# Task directions
Write out the lines of the entries from the very first line through the line containing "다. 만약 이런 신기술이 상용화되면 기존 반도체 제", with both ends included.

[Text extracted from pages]
※
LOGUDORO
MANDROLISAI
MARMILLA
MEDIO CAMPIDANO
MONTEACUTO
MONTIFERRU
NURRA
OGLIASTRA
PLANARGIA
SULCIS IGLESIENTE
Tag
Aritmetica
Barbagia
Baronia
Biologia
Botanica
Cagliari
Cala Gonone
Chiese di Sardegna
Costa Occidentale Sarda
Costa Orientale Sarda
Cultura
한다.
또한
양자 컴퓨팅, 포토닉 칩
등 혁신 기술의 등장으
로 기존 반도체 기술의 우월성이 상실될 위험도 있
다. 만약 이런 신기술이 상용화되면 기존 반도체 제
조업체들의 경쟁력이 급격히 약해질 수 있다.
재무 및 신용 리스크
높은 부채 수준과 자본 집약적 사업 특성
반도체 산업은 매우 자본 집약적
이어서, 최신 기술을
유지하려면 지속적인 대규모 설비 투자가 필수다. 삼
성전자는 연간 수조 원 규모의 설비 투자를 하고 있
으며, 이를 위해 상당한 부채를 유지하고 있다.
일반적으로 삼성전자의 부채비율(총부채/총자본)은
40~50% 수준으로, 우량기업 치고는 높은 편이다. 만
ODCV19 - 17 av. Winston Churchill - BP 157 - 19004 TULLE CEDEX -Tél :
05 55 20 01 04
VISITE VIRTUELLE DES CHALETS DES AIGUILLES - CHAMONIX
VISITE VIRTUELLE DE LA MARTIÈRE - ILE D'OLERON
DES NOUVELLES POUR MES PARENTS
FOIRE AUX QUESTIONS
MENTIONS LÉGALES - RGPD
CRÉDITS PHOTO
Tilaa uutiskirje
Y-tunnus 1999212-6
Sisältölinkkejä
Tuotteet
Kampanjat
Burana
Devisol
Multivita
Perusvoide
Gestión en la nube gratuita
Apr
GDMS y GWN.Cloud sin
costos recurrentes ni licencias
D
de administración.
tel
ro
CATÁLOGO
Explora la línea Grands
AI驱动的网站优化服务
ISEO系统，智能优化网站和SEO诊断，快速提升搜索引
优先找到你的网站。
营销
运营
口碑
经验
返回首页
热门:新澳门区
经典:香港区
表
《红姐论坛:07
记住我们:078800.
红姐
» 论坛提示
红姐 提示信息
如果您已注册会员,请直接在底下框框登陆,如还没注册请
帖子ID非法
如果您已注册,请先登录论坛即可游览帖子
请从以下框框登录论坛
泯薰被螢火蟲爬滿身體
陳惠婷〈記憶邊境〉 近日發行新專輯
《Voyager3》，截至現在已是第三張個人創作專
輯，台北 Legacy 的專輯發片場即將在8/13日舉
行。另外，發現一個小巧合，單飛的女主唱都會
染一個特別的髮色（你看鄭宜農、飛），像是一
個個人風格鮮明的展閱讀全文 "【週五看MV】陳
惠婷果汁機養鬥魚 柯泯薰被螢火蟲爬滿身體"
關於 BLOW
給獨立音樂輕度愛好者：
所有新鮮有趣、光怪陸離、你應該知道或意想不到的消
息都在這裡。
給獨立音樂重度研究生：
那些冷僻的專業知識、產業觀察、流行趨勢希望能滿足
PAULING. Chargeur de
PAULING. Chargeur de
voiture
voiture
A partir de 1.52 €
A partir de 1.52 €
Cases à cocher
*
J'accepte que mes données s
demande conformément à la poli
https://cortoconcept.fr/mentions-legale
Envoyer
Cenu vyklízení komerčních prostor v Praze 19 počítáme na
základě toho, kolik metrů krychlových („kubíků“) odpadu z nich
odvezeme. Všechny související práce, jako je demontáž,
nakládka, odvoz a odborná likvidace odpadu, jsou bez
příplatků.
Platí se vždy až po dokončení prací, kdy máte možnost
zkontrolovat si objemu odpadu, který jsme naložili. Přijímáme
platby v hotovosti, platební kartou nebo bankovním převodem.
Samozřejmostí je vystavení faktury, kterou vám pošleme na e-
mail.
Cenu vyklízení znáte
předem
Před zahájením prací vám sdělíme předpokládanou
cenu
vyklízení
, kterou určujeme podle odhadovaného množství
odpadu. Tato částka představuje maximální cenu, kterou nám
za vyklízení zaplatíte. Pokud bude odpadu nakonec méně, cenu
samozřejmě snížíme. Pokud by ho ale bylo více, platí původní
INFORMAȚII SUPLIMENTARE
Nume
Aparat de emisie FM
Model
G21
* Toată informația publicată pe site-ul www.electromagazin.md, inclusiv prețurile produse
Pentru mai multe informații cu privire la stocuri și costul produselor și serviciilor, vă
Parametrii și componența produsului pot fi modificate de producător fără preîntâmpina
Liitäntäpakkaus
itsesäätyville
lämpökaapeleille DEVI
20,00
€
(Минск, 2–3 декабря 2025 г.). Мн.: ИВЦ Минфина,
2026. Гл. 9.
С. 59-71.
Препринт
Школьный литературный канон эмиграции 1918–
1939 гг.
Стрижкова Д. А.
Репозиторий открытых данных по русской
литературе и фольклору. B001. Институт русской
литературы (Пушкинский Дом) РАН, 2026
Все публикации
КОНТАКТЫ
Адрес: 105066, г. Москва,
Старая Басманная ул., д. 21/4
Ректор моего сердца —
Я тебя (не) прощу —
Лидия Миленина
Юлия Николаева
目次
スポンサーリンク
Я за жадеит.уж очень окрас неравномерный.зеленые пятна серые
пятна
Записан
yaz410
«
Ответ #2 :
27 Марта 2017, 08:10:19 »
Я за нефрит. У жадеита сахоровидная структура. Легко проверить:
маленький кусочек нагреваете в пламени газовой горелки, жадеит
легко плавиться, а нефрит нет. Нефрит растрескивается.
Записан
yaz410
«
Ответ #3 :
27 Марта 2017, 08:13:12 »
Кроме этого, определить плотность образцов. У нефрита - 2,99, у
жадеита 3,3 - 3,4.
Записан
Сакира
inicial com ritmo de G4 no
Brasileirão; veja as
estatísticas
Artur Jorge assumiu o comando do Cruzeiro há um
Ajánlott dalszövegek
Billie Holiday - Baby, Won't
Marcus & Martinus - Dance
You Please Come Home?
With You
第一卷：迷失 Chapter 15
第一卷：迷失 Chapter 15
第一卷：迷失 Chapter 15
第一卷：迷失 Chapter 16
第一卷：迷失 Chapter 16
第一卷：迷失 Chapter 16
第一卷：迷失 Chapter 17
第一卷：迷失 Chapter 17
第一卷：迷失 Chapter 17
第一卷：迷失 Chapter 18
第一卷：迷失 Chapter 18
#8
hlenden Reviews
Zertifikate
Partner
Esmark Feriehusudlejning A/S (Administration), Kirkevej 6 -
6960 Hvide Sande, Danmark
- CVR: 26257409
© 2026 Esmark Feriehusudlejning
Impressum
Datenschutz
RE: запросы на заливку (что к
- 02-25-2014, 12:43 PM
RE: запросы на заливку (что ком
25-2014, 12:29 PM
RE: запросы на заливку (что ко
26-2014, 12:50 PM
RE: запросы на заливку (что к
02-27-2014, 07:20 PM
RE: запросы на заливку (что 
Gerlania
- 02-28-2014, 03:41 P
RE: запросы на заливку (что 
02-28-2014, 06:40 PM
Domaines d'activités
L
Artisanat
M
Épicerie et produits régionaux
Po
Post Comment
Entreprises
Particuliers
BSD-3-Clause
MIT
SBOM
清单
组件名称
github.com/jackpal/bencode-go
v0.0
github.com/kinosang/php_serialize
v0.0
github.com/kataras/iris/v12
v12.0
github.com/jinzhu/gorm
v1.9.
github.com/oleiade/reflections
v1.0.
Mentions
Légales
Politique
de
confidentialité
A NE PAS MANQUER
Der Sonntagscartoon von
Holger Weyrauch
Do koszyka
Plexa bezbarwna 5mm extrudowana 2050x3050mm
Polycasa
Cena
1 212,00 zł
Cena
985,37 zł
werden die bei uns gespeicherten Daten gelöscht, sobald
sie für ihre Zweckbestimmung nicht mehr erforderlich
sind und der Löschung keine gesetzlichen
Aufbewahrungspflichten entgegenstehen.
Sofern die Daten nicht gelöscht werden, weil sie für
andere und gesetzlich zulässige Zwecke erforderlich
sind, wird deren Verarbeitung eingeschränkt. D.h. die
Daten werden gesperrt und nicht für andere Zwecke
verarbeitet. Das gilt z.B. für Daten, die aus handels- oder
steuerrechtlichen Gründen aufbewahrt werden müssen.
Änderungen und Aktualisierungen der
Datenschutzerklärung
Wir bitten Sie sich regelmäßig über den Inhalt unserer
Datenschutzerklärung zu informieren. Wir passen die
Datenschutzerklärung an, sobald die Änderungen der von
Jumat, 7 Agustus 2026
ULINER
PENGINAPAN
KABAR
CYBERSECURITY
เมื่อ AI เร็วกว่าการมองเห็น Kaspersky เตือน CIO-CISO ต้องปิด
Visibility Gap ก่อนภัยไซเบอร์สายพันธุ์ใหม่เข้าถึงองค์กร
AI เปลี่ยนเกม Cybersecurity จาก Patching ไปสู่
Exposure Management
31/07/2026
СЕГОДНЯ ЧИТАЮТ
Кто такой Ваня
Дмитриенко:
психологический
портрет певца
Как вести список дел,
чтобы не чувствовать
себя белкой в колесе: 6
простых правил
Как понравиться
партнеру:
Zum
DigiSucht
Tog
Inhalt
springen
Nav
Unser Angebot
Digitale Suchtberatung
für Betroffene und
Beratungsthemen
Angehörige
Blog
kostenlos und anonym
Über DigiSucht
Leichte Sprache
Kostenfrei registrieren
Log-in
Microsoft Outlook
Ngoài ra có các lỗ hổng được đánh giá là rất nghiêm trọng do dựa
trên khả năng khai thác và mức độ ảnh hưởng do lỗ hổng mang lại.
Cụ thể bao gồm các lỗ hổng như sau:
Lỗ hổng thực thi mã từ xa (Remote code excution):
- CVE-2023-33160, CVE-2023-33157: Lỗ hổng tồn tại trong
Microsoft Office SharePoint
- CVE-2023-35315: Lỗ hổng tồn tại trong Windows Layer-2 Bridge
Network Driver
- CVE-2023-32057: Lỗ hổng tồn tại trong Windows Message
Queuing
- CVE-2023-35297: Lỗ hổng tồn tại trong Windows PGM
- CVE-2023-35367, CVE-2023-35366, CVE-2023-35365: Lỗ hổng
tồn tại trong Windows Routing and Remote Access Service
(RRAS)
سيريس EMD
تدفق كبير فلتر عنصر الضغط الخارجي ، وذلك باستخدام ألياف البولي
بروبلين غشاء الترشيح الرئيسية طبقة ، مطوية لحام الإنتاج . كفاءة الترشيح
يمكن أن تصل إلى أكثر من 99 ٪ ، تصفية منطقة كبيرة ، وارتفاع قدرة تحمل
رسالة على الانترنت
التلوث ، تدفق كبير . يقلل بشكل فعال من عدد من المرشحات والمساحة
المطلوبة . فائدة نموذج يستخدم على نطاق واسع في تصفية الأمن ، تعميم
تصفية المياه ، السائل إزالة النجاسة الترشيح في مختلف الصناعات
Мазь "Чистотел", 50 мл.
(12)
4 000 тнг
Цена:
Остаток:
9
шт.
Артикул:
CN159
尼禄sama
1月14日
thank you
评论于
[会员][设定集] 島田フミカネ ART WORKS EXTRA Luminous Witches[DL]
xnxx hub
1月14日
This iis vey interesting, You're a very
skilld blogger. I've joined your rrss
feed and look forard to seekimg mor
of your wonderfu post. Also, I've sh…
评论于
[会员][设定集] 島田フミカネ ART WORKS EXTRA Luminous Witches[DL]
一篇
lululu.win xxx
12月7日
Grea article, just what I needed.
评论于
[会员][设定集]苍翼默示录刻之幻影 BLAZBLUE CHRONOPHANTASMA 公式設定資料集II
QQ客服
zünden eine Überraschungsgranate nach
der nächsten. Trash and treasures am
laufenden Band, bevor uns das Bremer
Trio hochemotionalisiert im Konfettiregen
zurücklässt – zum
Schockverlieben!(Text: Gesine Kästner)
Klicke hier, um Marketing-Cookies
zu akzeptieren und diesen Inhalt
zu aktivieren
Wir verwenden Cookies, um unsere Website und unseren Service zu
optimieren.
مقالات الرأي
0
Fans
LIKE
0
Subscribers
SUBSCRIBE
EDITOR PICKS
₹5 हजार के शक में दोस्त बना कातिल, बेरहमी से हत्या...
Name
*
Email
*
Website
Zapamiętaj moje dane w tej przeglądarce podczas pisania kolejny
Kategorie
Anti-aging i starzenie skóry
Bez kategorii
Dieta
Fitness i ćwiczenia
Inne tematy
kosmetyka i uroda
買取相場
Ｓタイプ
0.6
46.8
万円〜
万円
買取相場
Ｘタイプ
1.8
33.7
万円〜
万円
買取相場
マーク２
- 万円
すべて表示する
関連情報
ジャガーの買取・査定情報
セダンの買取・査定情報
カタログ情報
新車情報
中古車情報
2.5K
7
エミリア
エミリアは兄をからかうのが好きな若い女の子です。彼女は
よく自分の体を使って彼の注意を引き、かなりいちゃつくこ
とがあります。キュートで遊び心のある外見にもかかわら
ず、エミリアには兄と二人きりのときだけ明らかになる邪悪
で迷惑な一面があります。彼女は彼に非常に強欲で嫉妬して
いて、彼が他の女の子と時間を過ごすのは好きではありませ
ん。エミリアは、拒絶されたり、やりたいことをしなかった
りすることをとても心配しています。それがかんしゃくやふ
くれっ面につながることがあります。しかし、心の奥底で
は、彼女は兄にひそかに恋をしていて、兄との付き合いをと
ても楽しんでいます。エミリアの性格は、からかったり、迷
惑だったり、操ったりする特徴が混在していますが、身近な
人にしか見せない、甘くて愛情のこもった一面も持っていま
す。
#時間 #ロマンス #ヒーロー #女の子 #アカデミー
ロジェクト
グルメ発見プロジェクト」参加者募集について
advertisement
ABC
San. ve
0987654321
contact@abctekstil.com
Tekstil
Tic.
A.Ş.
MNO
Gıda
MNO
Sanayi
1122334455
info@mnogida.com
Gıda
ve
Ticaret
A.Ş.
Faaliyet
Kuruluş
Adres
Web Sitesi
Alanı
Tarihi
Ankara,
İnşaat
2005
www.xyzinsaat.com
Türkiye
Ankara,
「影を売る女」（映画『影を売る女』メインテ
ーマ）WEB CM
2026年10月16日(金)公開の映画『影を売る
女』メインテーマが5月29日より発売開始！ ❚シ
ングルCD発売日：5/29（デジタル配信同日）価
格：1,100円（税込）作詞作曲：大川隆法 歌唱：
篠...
※
# Output below
LOGUDORO
MANDROLISAI
MARMILLA
MEDIO CAMPIDANO
MONTEACUTO
MONTIFERRU
NURRA
OGLIASTRA
PLANARGIA
SULCIS IGLESIENTE
Tag
Aritmetica
Barbagia
Baronia
Biologia
Botanica
Cagliari
Cala Gonone
Chiese di Sardegna
Costa Occidentale Sarda
Costa Orientale Sarda
Cultura
한다.
또한
양자 컴퓨팅, 포토닉 칩
등 혁신 기술의 등장으
로 기존 반도체 기술의 우월성이 상실될 위험도 있
다. 만약 이런 신기술이 상용화되면 기존 반도체 제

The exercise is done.